In summary, the Court of Appeal held that:

  • the dispute in Adjudication 6 was the same or substantially the same as that in Adjudication 5. The ‘only significant dispute’ in Adjudication 5 was which of the parties was contractually responsible for the issues. That self-same dispute was also at the heart of Adjudication 6.
  • It was a very unusual delay case. Both parties were agreed that the issues were the only cause of the relevant delay. The period of that delay was also agreed. The only substantive dispute was who was responsible for the issues and, therefore, the delay. The adjudicator in Adjudication 5 had decided that Global were responsible. The view of the adjudicator in Adjudication 5 as to Global’s contractual responsibility for the issues was binding on the parties and binding on any subsequent adjudicator. If Global wanted to challenge the decision on that matter, as they had every right to do, it had to be by court or arbitration proceedings, not by way of another adjudication.

Lord Justice Coulson said there were three over-arching principles to be applied by an adjudicator, or a court, when considering arguments of overlap.

  1. The true purpose of construction adjudication is not easy always to reconcile with serial adjudication. If parties engage in serial adjudication, they will inevitably get drawn into debates about whether a particular dispute has already been decided.

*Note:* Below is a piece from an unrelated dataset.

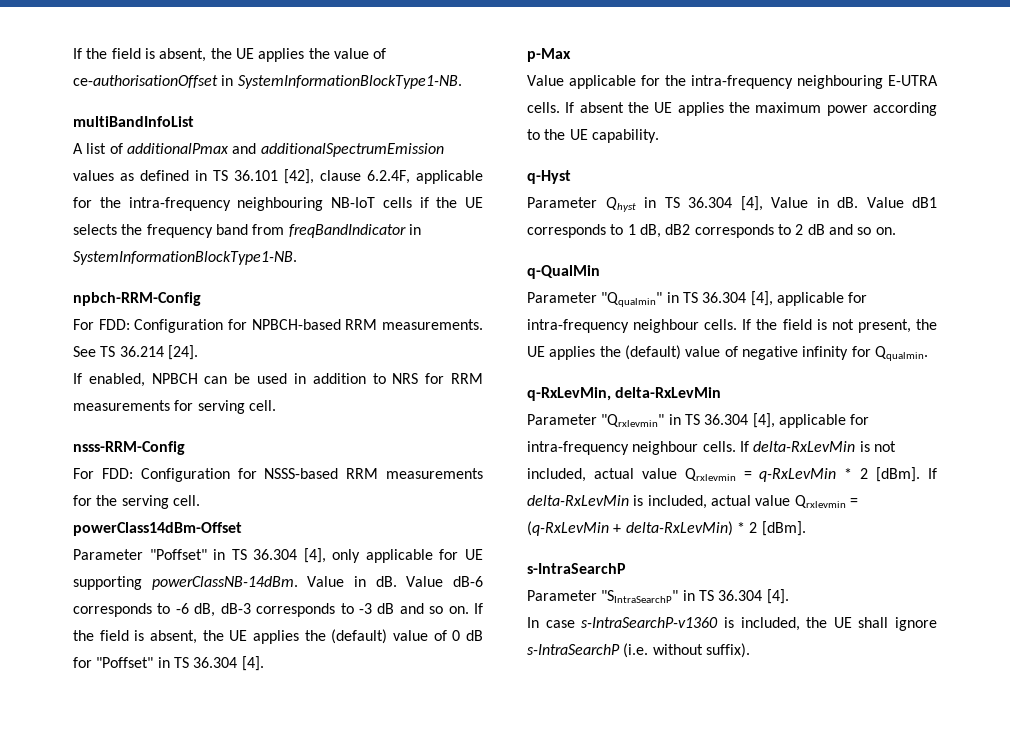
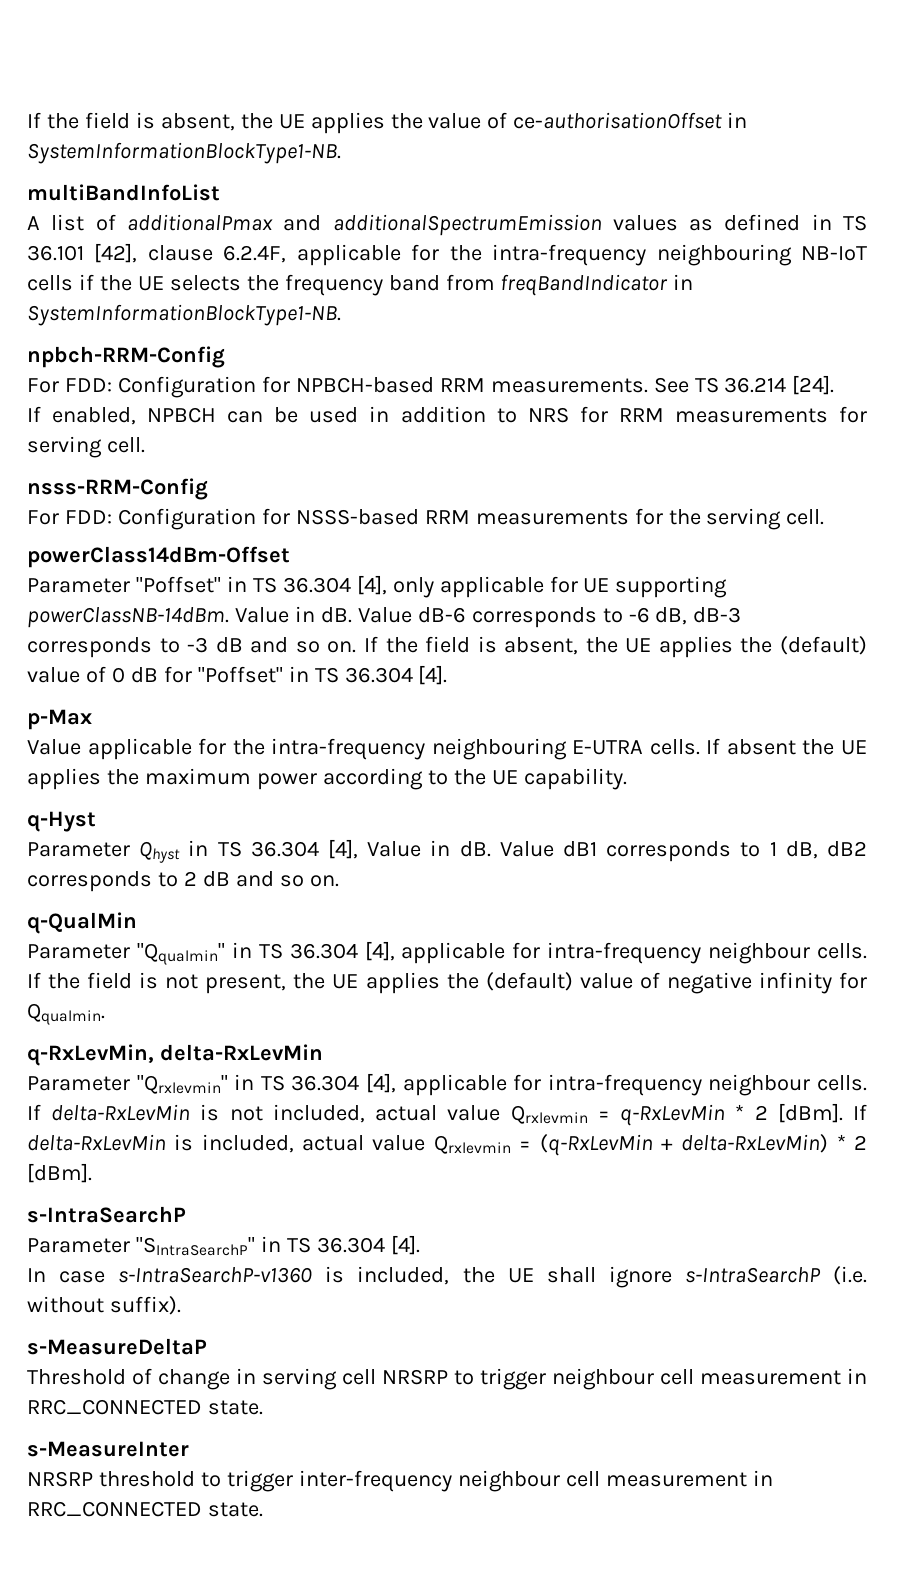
(750, 650) none -> [27,1338,207,1355] [27,1368,867,1390] [27,1399,263,1415] [27,1441,189,1457] [27,1470,773,1492] [27,1501,263,1517] // s-MeasureDeltaP // Threshold of change in serving cell NRSRP to trigger neighbour cell measurement in RRC_CONNECTED state. // s-MeasureInter // NRSRP threshold to trigger inter-frequency neighbour cell measurement in RRC_CONNECTED state.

The need for speed and ‘the importance of at least temporary finality’ mean that adjudicators and, if necessary, courts in enforcement proceedings ‘should be encouraged to give a robust and common-sense answer to the issue.’ The court should be slow to interfere with an adjudicator’s decision that an earlier decision is binding unless it concluded that the decision was clearly wrong.
  2. It is necessary to look at ‘what the first adjudicator actually decided to see if the second adjudicator has impinged on the earlier decision.’ What matters is what, in reality, the adjudicator had decided. It is that which cannot be re- adjudicated.
  3. The ‘need for flexibility.’ That is the purpose of a test of fact and degree. It is to prevent a party from re-adjudicating a claim (or a defence) on which they have unequivocally lost but to ensure that what is essentially a new claim or defence is not shut out.


In considering the approach taken by the Court of Appeal in this particular case, it is hard to avoid the conclusion that applying the test of what is ‘the same or substantially the same dispute’ may be a relatively straightforward matter in the majority of cases but that will not always be the case and arguments are likely to continue.